(Text transcribed from the pages)
^^^^^^^^^^^^^^^^

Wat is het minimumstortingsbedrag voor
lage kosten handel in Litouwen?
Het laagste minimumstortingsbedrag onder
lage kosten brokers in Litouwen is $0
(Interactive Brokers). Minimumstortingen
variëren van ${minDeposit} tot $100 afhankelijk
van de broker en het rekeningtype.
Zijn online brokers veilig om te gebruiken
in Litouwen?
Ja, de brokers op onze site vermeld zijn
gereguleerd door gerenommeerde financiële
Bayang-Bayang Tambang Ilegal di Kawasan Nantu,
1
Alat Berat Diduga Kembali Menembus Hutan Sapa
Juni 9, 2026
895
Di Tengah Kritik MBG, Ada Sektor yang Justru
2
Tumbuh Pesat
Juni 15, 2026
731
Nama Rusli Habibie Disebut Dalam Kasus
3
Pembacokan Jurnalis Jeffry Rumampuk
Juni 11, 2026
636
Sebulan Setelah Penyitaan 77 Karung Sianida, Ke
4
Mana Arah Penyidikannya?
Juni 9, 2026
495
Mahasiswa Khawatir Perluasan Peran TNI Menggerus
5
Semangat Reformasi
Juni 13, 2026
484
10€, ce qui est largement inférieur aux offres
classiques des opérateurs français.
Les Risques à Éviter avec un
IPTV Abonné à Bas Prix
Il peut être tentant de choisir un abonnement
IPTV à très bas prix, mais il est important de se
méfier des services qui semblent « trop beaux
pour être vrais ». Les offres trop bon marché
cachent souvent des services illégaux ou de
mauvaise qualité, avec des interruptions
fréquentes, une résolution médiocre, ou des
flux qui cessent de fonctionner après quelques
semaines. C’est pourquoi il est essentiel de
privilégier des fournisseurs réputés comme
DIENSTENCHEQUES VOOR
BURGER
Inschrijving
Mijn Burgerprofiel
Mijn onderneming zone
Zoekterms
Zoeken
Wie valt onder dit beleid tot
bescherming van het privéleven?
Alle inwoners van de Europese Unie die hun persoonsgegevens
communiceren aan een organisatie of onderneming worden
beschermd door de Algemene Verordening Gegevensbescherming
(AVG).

^^^^^^^^^^^^^^^^

=== Problem details ===
Transcribe every line of the records above without changing any word, number, or punctuation mark.

=== Task solution ===
Wat is het minimumstortingsbedrag voor
lage kosten handel in Litouwen?
Het laagste minimumstortingsbedrag onder
lage kosten brokers in Litouwen is $0
(Interactive Brokers). Minimumstortingen
variëren van ${minDeposit} tot $100 afhankelijk
van de broker en het rekeningtype.
Zijn online brokers veilig om te gebruiken
in Litouwen?
Ja, de brokers op onze site vermeld zijn
gereguleerd door gerenommeerde financiële
Bayang-Bayang Tambang Ilegal di Kawasan Nantu,
1
Alat Berat Diduga Kembali Menembus Hutan Sapa
Juni 9, 2026
895
Di Tengah Kritik MBG, Ada Sektor yang Justru
2
Tumbuh Pesat
Juni 15, 2026
731
Nama Rusli Habibie Disebut Dalam Kasus
3
Pembacokan Jurnalis Jeffry Rumampuk
Juni 11, 2026
636
Sebulan Setelah Penyitaan 77 Karung Sianida, Ke
4
Mana Arah Penyidikannya?
Juni 9, 2026
495
Mahasiswa Khawatir Perluasan Peran TNI Menggerus
5
Semangat Reformasi
Juni 13, 2026
484
10€, ce qui est largement inférieur aux offres
classiques des opérateurs français.
Les Risques à Éviter avec un
IPTV Abonné à Bas Prix
Il peut être tentant de choisir un abonnement
IPTV à très bas prix, mais il est important de se
méfier des services qui semblent « trop beaux
pour être vrais ». Les offres trop bon marché
cachent souvent des services illégaux ou de
mauvaise qualité, avec des interruptions
fréquentes, une résolution médiocre, ou des
flux qui cessent de fonctionner après quelques
semaines. C’est pourquoi il est essentiel de
privilégier des fournisseurs réputés comme
DIENSTENCHEQUES VOOR
BURGER
Inschrijving
Mijn Burgerprofiel
Mijn onderneming zone
Zoekterms
Zoeken
Wie valt onder dit beleid tot
bescherming van het privéleven?
Alle inwoners van de Europese Unie die hun persoonsgegevens
communiceren aan een organisatie of onderneming worden
beschermd door de Algemene Verordening Gegevensbescherming
(AVG).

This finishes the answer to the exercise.